## DATA LISTING
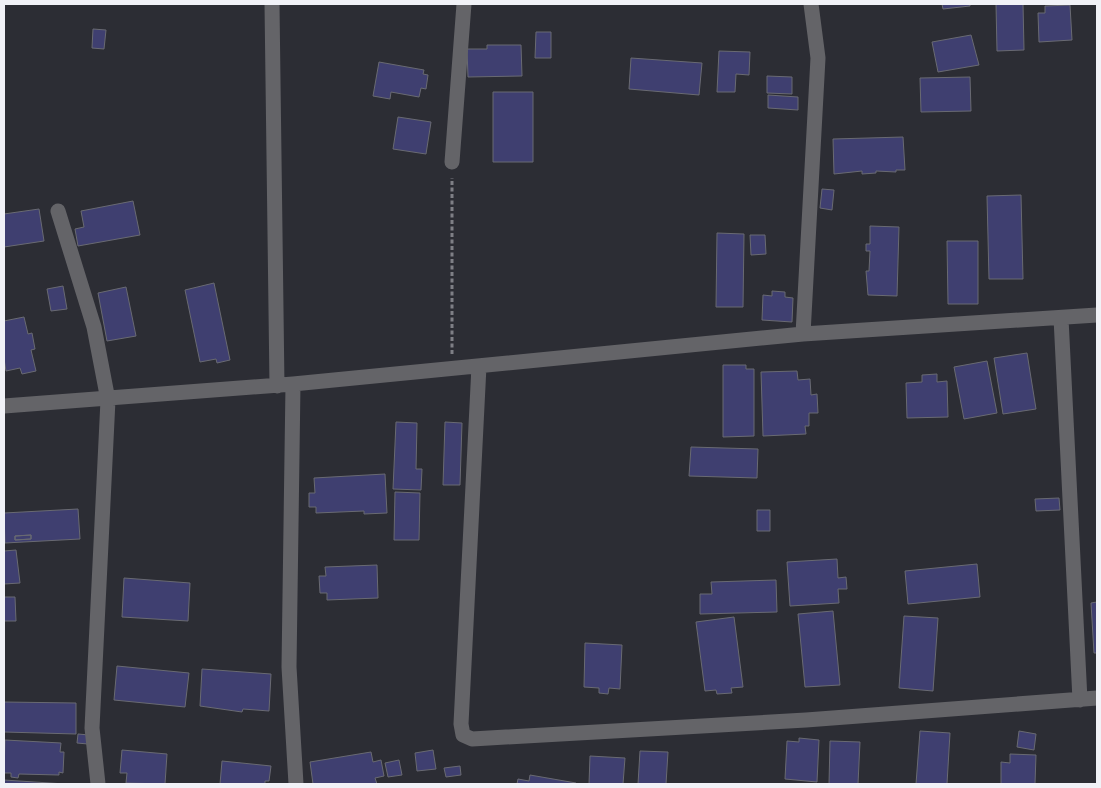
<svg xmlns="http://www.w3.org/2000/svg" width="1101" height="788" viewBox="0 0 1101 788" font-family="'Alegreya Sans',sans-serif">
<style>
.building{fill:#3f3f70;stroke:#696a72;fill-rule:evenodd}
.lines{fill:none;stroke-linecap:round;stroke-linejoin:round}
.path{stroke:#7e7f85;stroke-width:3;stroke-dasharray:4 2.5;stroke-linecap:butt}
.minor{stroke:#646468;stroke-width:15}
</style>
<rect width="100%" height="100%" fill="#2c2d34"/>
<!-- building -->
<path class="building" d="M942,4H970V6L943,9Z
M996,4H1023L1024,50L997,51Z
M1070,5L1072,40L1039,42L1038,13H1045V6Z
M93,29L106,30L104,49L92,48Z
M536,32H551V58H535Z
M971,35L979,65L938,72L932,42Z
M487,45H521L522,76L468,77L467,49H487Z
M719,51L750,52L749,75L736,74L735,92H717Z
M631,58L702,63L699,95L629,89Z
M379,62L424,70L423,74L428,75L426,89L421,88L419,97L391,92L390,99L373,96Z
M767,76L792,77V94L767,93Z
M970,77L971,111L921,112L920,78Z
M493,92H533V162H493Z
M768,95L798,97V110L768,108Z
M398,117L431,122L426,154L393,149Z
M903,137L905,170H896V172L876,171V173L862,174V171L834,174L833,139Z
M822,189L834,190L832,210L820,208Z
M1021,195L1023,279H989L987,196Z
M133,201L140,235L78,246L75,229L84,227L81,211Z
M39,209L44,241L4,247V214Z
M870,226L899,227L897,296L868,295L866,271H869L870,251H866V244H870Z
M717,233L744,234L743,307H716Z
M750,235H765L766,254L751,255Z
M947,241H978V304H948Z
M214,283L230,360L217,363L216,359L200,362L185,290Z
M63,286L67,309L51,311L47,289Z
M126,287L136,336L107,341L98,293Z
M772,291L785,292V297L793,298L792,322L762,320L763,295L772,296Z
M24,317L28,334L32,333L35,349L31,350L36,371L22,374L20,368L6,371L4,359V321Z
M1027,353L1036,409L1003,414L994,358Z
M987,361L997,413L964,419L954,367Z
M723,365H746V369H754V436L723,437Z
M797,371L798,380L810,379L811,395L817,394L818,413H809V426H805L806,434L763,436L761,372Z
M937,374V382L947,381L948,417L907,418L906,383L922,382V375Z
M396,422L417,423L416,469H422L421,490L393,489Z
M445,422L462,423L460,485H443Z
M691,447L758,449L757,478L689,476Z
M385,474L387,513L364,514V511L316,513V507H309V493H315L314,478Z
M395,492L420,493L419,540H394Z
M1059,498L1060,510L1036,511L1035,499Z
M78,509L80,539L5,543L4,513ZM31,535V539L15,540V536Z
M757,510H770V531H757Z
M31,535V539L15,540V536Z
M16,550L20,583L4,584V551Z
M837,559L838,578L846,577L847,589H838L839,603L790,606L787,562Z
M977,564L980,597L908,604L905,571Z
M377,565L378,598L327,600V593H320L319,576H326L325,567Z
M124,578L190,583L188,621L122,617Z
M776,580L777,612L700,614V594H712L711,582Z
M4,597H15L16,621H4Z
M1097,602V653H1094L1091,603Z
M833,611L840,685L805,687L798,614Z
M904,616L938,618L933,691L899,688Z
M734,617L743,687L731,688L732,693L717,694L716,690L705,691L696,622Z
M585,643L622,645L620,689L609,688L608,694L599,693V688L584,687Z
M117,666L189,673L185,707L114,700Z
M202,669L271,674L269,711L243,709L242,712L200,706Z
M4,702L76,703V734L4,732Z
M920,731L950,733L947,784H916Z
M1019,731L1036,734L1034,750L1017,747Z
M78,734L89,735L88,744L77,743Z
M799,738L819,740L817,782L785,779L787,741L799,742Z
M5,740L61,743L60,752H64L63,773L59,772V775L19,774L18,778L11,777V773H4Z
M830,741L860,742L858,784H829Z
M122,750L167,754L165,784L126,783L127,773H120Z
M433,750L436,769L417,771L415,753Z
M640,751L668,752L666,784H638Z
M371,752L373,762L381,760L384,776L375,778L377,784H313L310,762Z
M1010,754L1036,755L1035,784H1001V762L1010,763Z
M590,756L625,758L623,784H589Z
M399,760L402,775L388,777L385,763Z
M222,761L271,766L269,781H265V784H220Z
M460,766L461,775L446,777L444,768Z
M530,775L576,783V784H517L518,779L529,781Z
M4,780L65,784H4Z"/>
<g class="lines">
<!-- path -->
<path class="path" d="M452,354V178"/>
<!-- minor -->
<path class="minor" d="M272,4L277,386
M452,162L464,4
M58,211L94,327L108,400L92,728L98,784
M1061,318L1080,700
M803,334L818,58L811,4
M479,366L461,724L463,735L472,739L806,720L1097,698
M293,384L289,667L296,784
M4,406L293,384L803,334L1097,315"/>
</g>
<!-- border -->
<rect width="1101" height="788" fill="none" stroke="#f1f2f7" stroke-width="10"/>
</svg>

## WHAT TO WORK ON
With all pictures omitted, repeat every record above word for word.

## WRITTEN SOLUTION
<svg xmlns="http://www.w3.org/2000/svg" width="1101" height="788" viewBox="0 0 1101 788" font-family="'Alegreya Sans',sans-serif">
<style>
.building{fill:#3f3f70;stroke:#696a72;fill-rule:evenodd}
.lines{fill:none;stroke-linecap:round;stroke-linejoin:round}
.path{stroke:#7e7f85;stroke-width:3;stroke-dasharray:4 2.5;stroke-linecap:butt}
.minor{stroke:#646468;stroke-width:15}
</style>
<rect width="100%" height="100%" fill="#2c2d34"/>
<!-- building -->
<path class="building" d="M942,4H970V6L943,9Z
M996,4H1023L1024,50L997,51Z
M1070,5L1072,40L1039,42L1038,13H1045V6Z
M93,29L106,30L104,49L92,48Z
M536,32H551V58H535Z
M971,35L979,65L938,72L932,42Z
M487,45H521L522,76L468,77L467,49H487Z
M719,51L750,52L749,75L736,74L735,92H717Z
M631,58L702,63L699,95L629,89Z
M379,62L424,70L423,74L428,75L426,89L421,88L419,97L391,92L390,99L373,96Z
M767,76L792,77V94L767,93Z
M970,77L971,111L921,112L920,78Z
M493,92H533V162H493Z
M768,95L798,97V110L768,108Z
M398,117L431,122L426,154L393,149Z
M903,137L905,170H896V172L876,171V173L862,174V171L834,174L833,139Z
M822,189L834,190L832,210L820,208Z
M1021,195L1023,279H989L987,196Z
M133,201L140,235L78,246L75,229L84,227L81,211Z
M39,209L44,241L4,247V214Z
M870,226L899,227L897,296L868,295L866,271H869L870,251H866V244H870Z
M717,233L744,234L743,307H716Z
M750,235H765L766,254L751,255Z
M947,241H978V304H948Z
M214,283L230,360L217,363L216,359L200,362L185,290Z
M63,286L67,309L51,311L47,289Z
M126,287L136,336L107,341L98,293Z
M772,291L785,292V297L793,298L792,322L762,320L763,295L772,296Z
M24,317L28,334L32,333L35,349L31,350L36,371L22,374L20,368L6,371L4,359V321Z
M1027,353L1036,409L1003,414L994,358Z
M987,361L997,413L964,419L954,367Z
M723,365H746V369H754V436L723,437Z
M797,371L798,380L810,379L811,395L817,394L818,413H809V426H805L806,434L763,436L761,372Z
M937,374V382L947,381L948,417L907,418L906,383L922,382V375Z
M396,422L417,423L416,469H422L421,490L393,489Z
M445,422L462,423L460,485H443Z
M691,447L758,449L757,478L689,476Z
M385,474L387,513L364,514V511L316,513V507H309V493H315L314,478Z
M395,492L420,493L419,540H394Z
M1059,498L1060,510L1036,511L1035,499Z
M78,509L80,539L5,543L4,513ZM31,535V539L15,540V536Z
M757,510H770V531H757Z
M31,535V539L15,540V536Z
M16,550L20,583L4,584V551Z
M837,559L838,578L846,577L847,589H838L839,603L790,606L787,562Z
M977,564L980,597L908,604L905,571Z
M377,565L378,598L327,600V593H320L319,576H326L325,567Z
M124,578L190,583L188,621L122,617Z
M776,580L777,612L700,614V594H712L711,582Z
M4,597H15L16,621H4Z
M1097,602V653H1094L1091,603Z
M833,611L840,685L805,687L798,614Z
M904,616L938,618L933,691L899,688Z
M734,617L743,687L731,688L732,693L717,694L716,690L705,691L696,622Z
M585,643L622,645L620,689L609,688L608,694L599,693V688L584,687Z
M117,666L189,673L185,707L114,700Z
M202,669L271,674L269,711L243,709L242,712L200,706Z
M4,702L76,703V734L4,732Z
M920,731L950,733L947,784H916Z
M1019,731L1036,734L1034,750L1017,747Z
M78,734L89,735L88,744L77,743Z
M799,738L819,740L817,782L785,779L787,741L799,742Z
M5,740L61,743L60,752H64L63,773L59,772V775L19,774L18,778L11,777V773H4Z
M830,741L860,742L858,784H829Z
M122,750L167,754L165,784L126,783L127,773H120Z
M433,750L436,769L417,771L415,753Z
M640,751L668,752L666,784H638Z
M371,752L373,762L381,760L384,776L375,778L377,784H313L310,762Z
M1010,754L1036,755L1035,784H1001V762L1010,763Z
M590,756L625,758L623,784H589Z
M399,760L402,775L388,777L385,763Z
M222,761L271,766L269,781H265V784H220Z
M460,766L461,775L446,777L444,768Z
M530,775L576,783V784H517L518,779L529,781Z
M4,780L65,784H4Z"/>
<g class="lines">
<!-- path -->
<path class="path" d="M452,354V178"/>
<!-- minor -->
<path class="minor" d="M272,4L277,386
M452,162L464,4
M58,211L94,327L108,400L92,728L98,784
M1061,318L1080,700
M803,334L818,58L811,4
M479,366L461,724L463,735L472,739L806,720L1097,698
M293,384L289,667L296,784
M4,406L293,384L803,334L1097,315"/>
</g>
<!-- border -->
<rect width="1101" height="788" fill="none" stroke="#f1f2f7" stroke-width="10"/>
</svg>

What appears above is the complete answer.